Re: Kernel 6.7 regression doesn't boot if using AMD eGPU

From: Jason Gunthorpe
Date: Mon Apr 15 2024 - 20:39:15 EST


On Mon, Apr 15, 2024 at 10:44:34PM +0100, Robin Murphy wrote:
> On 2024-04-15 7:57 pm, Eric Wagner wrote:
> > Apologies if I made a mistake in the first bisect, I'm new to kernel
> > debugging.
> >
> > I tested cedc811c76778bdef91d405717acee0de54d8db5 (x86/amd) and
> > 3613047280ec42a4e1350fdc1a6dd161ff4008cc (core) directly and both were good.
> > Then I ran git bisect again with e8cca466a84a75f8ff2a7a31173c99ee6d1c59d2
> > as the bad and 6e6c6d6bc6c96c2477ddfea24a121eb5ee12b7a3 as the good and the
> > bisect log is attached. It ended up at the same commit as before.
> >
> > I've also attached a picture of the boot screen that occurs when it hangs.
> > 0000:05:00.0 is the PCIe bus address of the RX 580 eGPU that's causing the
> > problem.
>
> Looks like 59ddce4418da483 probably broke things most - prior to that, the
> fact that it's behind a Thunderbolt port would have always taken precedence
> and forced IOMMU_DOMAIN_DMA regardless of what the driver may have wanted to
> saywhereas now we ask the driver first, then complain that it conflicts
> with the untrusted status and ultimately don't configure the IOMMU
> at all.

Yes, if the driver wants to force a domain type it should be
forced. Driver knows best. Eg AMD forces IDENTITY when the HW/driver
is incapable of supporting otherwise.

> Meanwhile the GPU driver presumably goes on to believe it's using dma-direct
> with no IOMMU present, resulting in fireworks when its traffic reaches the
> IOMMU. Great :(

I wonder where is the missing error handling.. iommu probe failure
should not go on to allow driver attach, there is no guarentee any DMA
works now that many iommus are booting up in BLOCKED.
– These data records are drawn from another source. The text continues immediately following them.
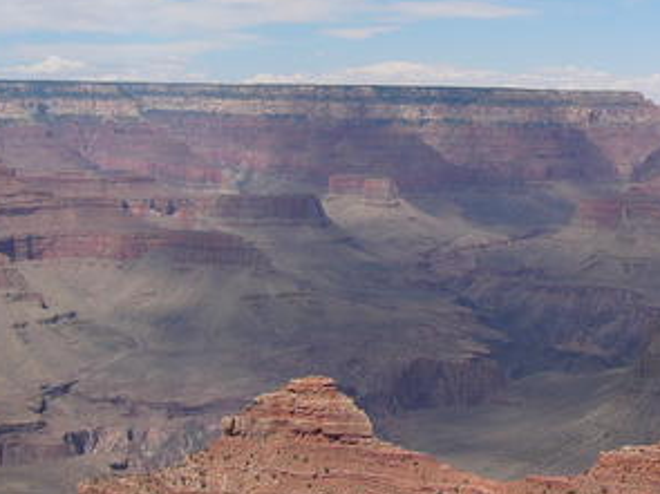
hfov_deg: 24.6
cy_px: 163
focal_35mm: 76
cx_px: 651
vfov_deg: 19.3
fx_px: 1448
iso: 50
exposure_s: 1/200
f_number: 8
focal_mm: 5.8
> However the other notable thing that also happened between 6.6 and 6.7 was
> the removal of the AMD iommu_v2 code, so there's some possibility that the
> GPU driver still may have only been working before due to that also

Most likely it is the above change interacting with this patch when
they are both combined in the merge:

commit 92e2bd56a5f9fc44313fda802a43a63cc2a9c8f6
Author: Vasant Hegde <vasant.hegde@xxxxxxx>
Date: Thu Sep 21 09:21:45 2023 +0000

iommu/amd: Introduce iommu_dev_data.flags to track device capabilities

@@ -2471,7 +2481,7 @@ static int amd_iommu_def_domain_type(struct device *dev)
* and require remapping.
* - SNP is enabled, because it prohibits DTE[Mode]=0.
*/
- if (dev_data->iommu_v2 &&
+ if (pdev_pasid_supported(dev_data) &&
!cc_platform_has(CC_ATTR_MEM_ENCRYPT) &&
!amd_iommu_snp_en) {
return IOMMU_DOMAIN_IDENTITY;

Which, IIRC, was intended to be temporary to work around limitations
in the DTE programming logic within the driver. Previously iommu_v2 as
a module option that Eric probably doesn't set, I guess.
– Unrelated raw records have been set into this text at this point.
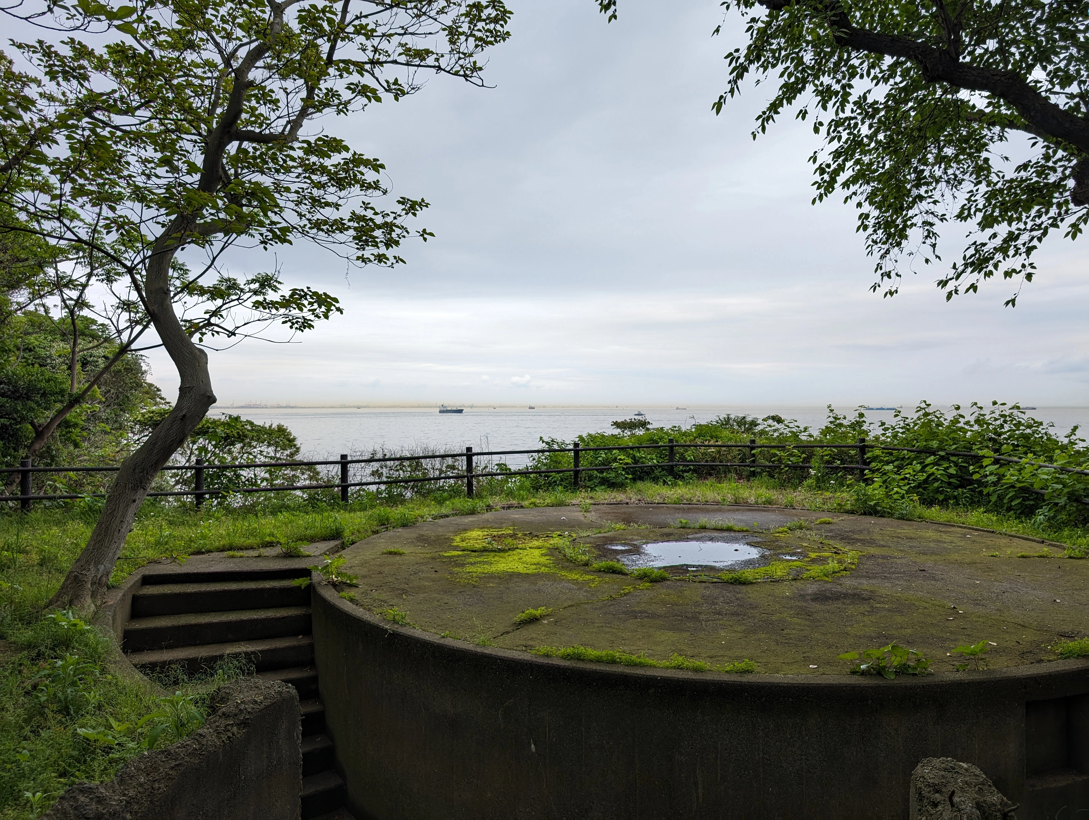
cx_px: 544
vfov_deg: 56.9
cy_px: 410
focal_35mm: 24
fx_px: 756
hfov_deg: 71.5
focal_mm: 6.9
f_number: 1.68
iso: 26
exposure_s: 1/467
The below will probably make it boot, but Vasant should check what
happens if PASID is eventually attached too.

diff --git a/drivers/iommu/amd/iommu.c b/drivers/iommu/amd/iommu.c
index d35c1b8c8e65ce..f3da6a5b6cb1cb 100644
--- a/drivers/iommu/amd/iommu.c
+++ b/drivers/iommu/amd/iommu.c
@@ -2758,11 +2758,16 @@ static int amd_iommu_def_domain_type(struct device *dev)
* and require remapping.
* - SNP is enabled, because it prohibits DTE[Mode]=0.
*/
- if (pdev_pasid_supported(dev_data) &&
- !cc_platform_has(CC_ATTR_MEM_ENCRYPT) &&
- !amd_iommu_snp_en) {
+ if (!cc_platform_has(CC_ATTR_MEM_ENCRYPT) && !amd_iommu_snp_en)
+ return IOMMU_DOMAIN_IDENTITY;
+
+ /*
+ * For now driver limitations prevent enabling PASID as a paging domain
+ * on the RID together.
+ */
+ if (dev_is_pci(dev) && !to_pci_dev(dev)->untrusted &&
+ pdev_pasid_supported(dev_data))
return IOMMU_DOMAIN_IDENTITY;
- }

return 0;
}

Jason